As the list of men outed for sexual harassment, assault and misconduct grows ever-longer, a look inside the Texas capitol building turned up worrying results.
The Texas Tribune spoke with over two dozen people directly involved in the Texas legislature as lawmakers, former lawmakers and legislative aides, and found that sexual harassment victims are largely left to fend for themselves against a corrupt system.
Those interviewed detailed instances of groping, sexual advances and degrading comments, but no formal complaints have been filed in the last six years, according to the Tribune.
Part of the reason for that could be that sexual harassment policies at the capitol are woefully outdated, referencing departments that don’t exist any more and relying on people with inadequate power or will to see that they’re enforced.
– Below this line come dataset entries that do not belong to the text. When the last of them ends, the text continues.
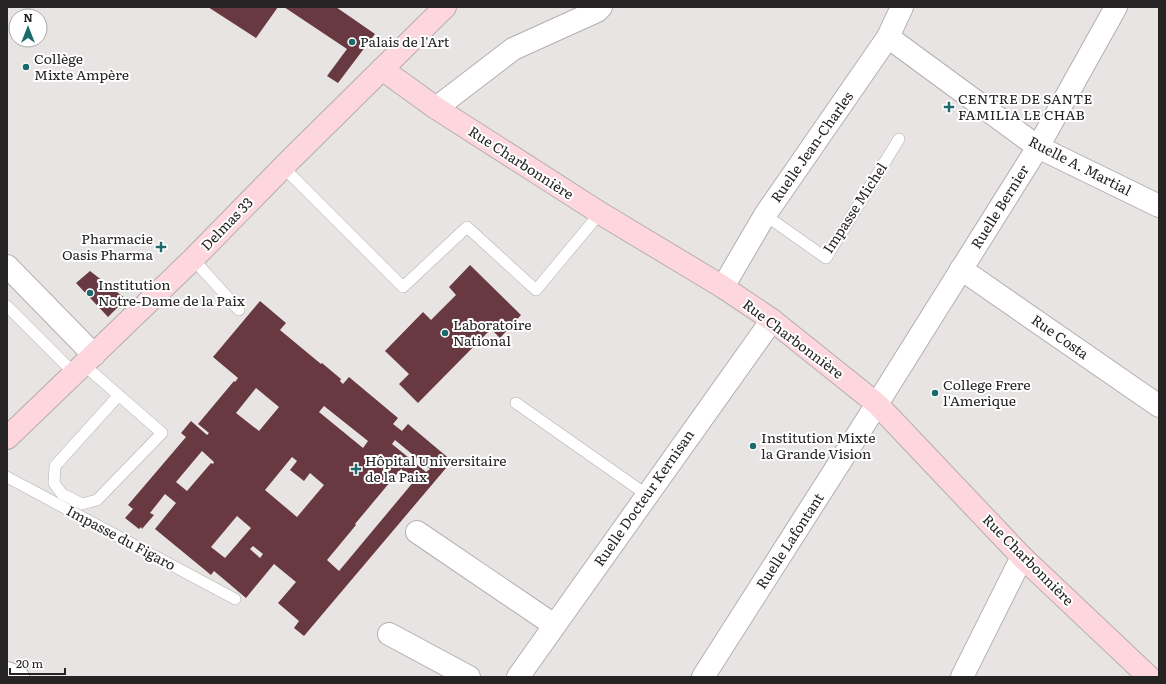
<svg xmlns="http://www.w3.org/2000/svg" width="1166" height="684" viewBox="0 0 1166 684" font-family="Literata,serif">
<rect width="100%" height="100%" fill="#e9e4e4"/>
<g fill="#683941" fill-rule="evenodd">
<polygon points="208,7 278,7 256,38"/>
<polygon points="284,7 336,7 375,34 338,83 327,76 347,49"/>
<polygon points="470,265 521,315 500,338 491,329 418,403 399,384 409,374 385,351 423,312 431,320 456,295 449,287"/>
<polygon points="90,271 126,299 108,317 76,283"/>
<path d="M260 301 286 323 280 330 321 364 322 363 341 379 340 381 343 384 349 377 398 418 393 424 402 431 408 424 452 461 304 636 294 628 299 621 278 603 296 582 274 564 246 598 214 571 211 575 155 529 176 503 165 494 150 513 154 515 142 529 141 527 139 529 125 518 133 509 128 505 186 437 181 433 191 421 207 435 209 433 198 424 234 381 235 382 238 378 213 357ZM256 388 279 407 259 431 236 413ZM324 406 368 441 363 448 319 412ZM395 440 430 469 426 472 392 444ZM202 451 214 462 213 464 211 463 187 491 176 482ZM292 457 297 461 290 470 304 481 310 473 324 485 297 517 265 490ZM401 469 415 480 339 571 327 560 356 525 355 524ZM237 516 251 528 225 558 211 547ZM253 546 263 554 260 558 250 549Z"/>
</g>
<g fill="none" stroke-linecap="round" stroke-linejoin="round">
<g stroke="#b3aeaf" stroke-width="12">
<g id="lane">
<polyline points="283,167 403,287 467,227 536,290 600,213"/>
<polyline points="765,215 826,258 899,139"/>
<polyline points="193,259 239,310"/>
<polyline points="7,306 75,374"/>
<polyline points="84,365 162,433 97,500 82,504 62,494 54,483 55,466 119,395"/>
<polyline points="516,403 647,495"/>
<polyline points="7,477 235,599"/>
</g>
</g>
<g stroke="#b3aeaf" stroke-width="24">
<g id="street">
<polyline points="888,37 1038,147 1159,206"/>
<polyline points="436,108 513,49 597,11 601,7"/>
<polyline points="7,266 94,355"/>
<polyline points="961,269 1159,406"/>
<polyline points="723,287 765,215 888,37 902,7"/>
<polyline points="417,532 554,625"/>
<polyline points="389,634 469,677"/>
<polyline points="7,673 18,677"/>
<polyline points="518,677 772,320"/>
<polyline points="703,677 877,404 1038,147 1116,7"/>
<polyline points="962,677 1022,557"/>
</g>
</g>
<g stroke="#b3aeaf" stroke-width="24">
<g id="secondary">
<polyline points="382,69 436,108 600,213 723,287 772,320 877,404 1022,557 1149,677"/>
<polyline points="7,438 193,259 290,160 445,7"/>
</g>
</g>
<use href="#lane" stroke="#fff" stroke-width="11"/>
<use href="#street" stroke="#fff" stroke-width="22"/>
<use href="#secondary" stroke="#fed6de" stroke-width="22"/>
</g>
<g fill="#1d6a6d" stroke="#fff" stroke-width="1.5">
<circle cx="352" cy="42" r="4"/>
<circle cx="26" cy="67" r="4"/>
<path d="M947 101h4v4h4v4h-4v4h-4v-4h-4v-4h4z"/>
<path d="M159 241h4v4h4v4h-4v4h-4v-4h-4v-4h4z"/>
<circle cx="90" cy="293" r="4"/>
<circle cx="445" cy="333" r="4"/>
<circle cx="935" cy="393" r="4"/>
<circle cx="753" cy="446" r="4"/>
<path d="M354 463h4v4h4v4h-4v4h-4v-4h-4v-4h4z"/>
</g>
<g text-anchor="middle" stroke-width="4" stroke-linejoin="round" paint-order="stroke">
<g font-size="14" fill="#252323" stroke="#fff" text-anchor="start">
<text x="360" y="47">Palais de l'Art</text>
<text x="34" y="64">Collège<tspan x="34" dy="16">Mixte Ampère</tspan></text>
<text x="958" y="104">CENTRE DE SANTE<tspan x="958" dy="16">FAMILIA LE CHAB</tspan></text>
<text x="153" y="244" text-anchor="end">Pharmacie<tspan x="153" dy="16">Oasis Pharma</tspan></text>
<text x="98" y="290">Institution<tspan x="98" dy="16">Notre-Dame de la Paix</tspan></text>
<text x="453" y="330">Laboratoire<tspan x="453" dy="16">National</tspan></text>
<text x="943" y="390">College Frere<tspan x="943" dy="16">l'Amerique</tspan></text>
<text x="761" y="443">Institution Mixte<tspan x="761" dy="16">la Grande Vision</tspan></text>
<text x="365" y="466">Hôpital Universitaire<tspan x="365" dy="16">de la Paix</tspan></text>
</g>
<g font-size="14" fill="#252323" stroke="#fff">
<text transform="translate(812 147) rotate(-55)" y="5">Ruelle Jean-Charles</text>
<text transform="translate(521 163) rotate(33)" y="5">Rue Charbonnière</text>
<text transform="translate(1080 166) rotate(27)" y="5">Ruelle A. Martial</text>
<text transform="translate(1000 207) rotate(-58)" y="5">Ruelle Bernier</text>
<text transform="translate(855 208) rotate(-57)" y="5">Impasse Michel</text>
<text transform="translate(227 224) rotate(-46)" y="5">Delmas 33</text>
<text transform="translate(1060 337) rotate(35)" y="5">Rue Costa</text>
<text transform="translate(793 339) rotate(37)" y="5">Rue Charbonnière</text>
<text transform="translate(644 498) rotate(-55)" y="5">Ruelle Docteur Kernisan</text>
<text transform="translate(121 538) rotate(28)" y="5">Impasse du Figaro</text>
<text transform="translate(790 541) rotate(-57)" y="5">Ruelle Lafontant</text>
<text transform="translate(1028 560) rotate(45)" y="5">Rue Charbonnière</text>
</g>
</g>
<rect width="1166" height="684" fill="none" stroke="#252323" stroke-width="16"/>
<g transform="translate(28 28)"><circle r="19" fill="#ffffff" stroke="#a8a7a7"/>
<path d="M0-3L7 15L0 10L-7 15Z" fill="#1d6a6d"/>
<text y="-6" font-size="11" font-weight="bold" text-anchor="middle" fill="#252323">N</text>
</g>
<path d="M10 668v6h55v-6" fill="none" stroke="#252323" stroke-width="2"/>
<text x="16" y="668" font-size="12" fill="#252323" stroke="#ffffff" stroke-width="3" paint-order="stroke">20 m</text>
</svg>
“I probably would never even have felt like that was an outlet that I could trust, but I didn’t even know that was a process that existed,” said former House employee Genevieve Cato in regards to the Texas House’s procedure for reporting sexual harassment.
But there’s also a pervasive attitude of powerlessness among those dealing with sexual misconduct in Texas politics until recently. People felt that there was no one they could go to if the person committing the sexual misconduct was their boss. An accepting culture by those in power and fear of retaliation from the victims created a toxic environment where avoidance became defense.
“You either created a distance or didn’t place yourself in situations where you had to interact with them,” one former staffer said in an interview.
She recounted the time a lawmaker put his hand up her skirt at a party, and how she felt she couldn’t do anything by telling anyone about it, so she didn’t. “To be able to have success in this world, you’ve got to keep quiet,” she said.
The “Burn Book of Bad Men,” an online document released a year ago, details more instances like this one. Women write about being groped, demeaned and discriminated against in incidents that go back years, painting a mural of a culture far too accepting of sexual misconduct.
When asked about the sexual harassment policies in the Texas House and Senate, Charlie Geren, head of the House Administration Committee and the person who is supposed to take any complaints on sexual harassment, wouldn’t discuss it because no complaints had been filed.
“There’s nothing to talk about because we don’t have any,” Geren said in response to a request for comment from the Tribune. “I don’t deal in ifs. When there’s one I’ll handle it. And that’s it.”